Hadoop Integration Benchmark: Product Profile and Evaluation - Talend and Informatica
February 19, 2016
Hadoop has become increasingly prevalent over the past decade on the information management landscape by empowering digital strategies with large-scale possibilities. While Hadoop helps data-driven (or those who desire to be) organizations overcome obstacles of storage and processing scale and cost in dealing with ever-increasing volumes of data, it does not (in and of itself) solve the challenge of high performance data integration—an activity that consumes an estimated 80% or more of time in getting actionable insights from big data.

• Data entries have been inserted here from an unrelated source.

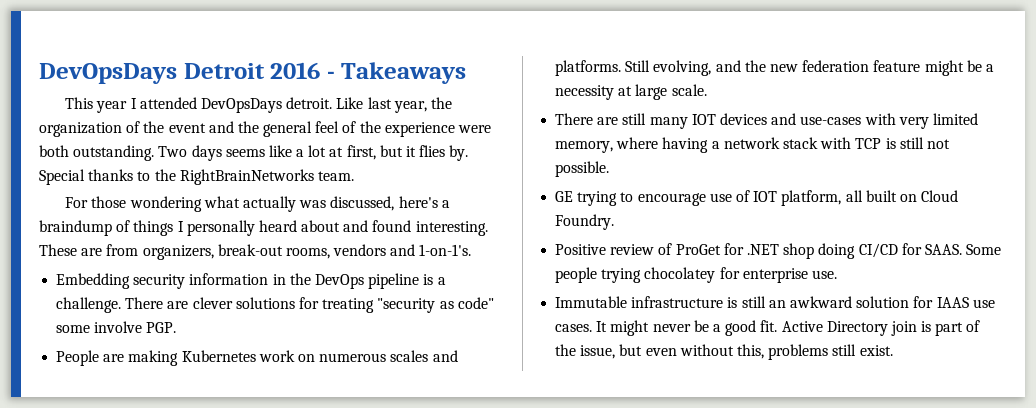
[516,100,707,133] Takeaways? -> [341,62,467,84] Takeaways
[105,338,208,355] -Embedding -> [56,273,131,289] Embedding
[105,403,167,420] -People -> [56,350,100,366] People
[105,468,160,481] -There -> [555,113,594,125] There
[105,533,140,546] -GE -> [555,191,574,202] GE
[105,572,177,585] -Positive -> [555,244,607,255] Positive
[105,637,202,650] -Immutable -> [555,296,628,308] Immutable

Modern data integration tools were built in a world full of structured data, relational databases, and data warehouses. The big data and Hadoop paradigm shift has changed and disrupted some of the ways we derive business value from data. Unfortunately, the data integration tool landscape has lagged behind in this shift. Early adopters of big data for their enterprise architecture have only recently found some variety and choices in data integration tools and capabilities to accompany their increased data storage capabilities.
With many vendors throwing their hat in the big data arena, it will be increasingly challenging to identify and select the right/best tool. The key differentiators to watch will be the depth by which a tool leverages Hadoop and the performance of integration jobs. This white paper evaluates two leading integration vendors, Talend and Informatica, and benchmarks their performance against these criteria.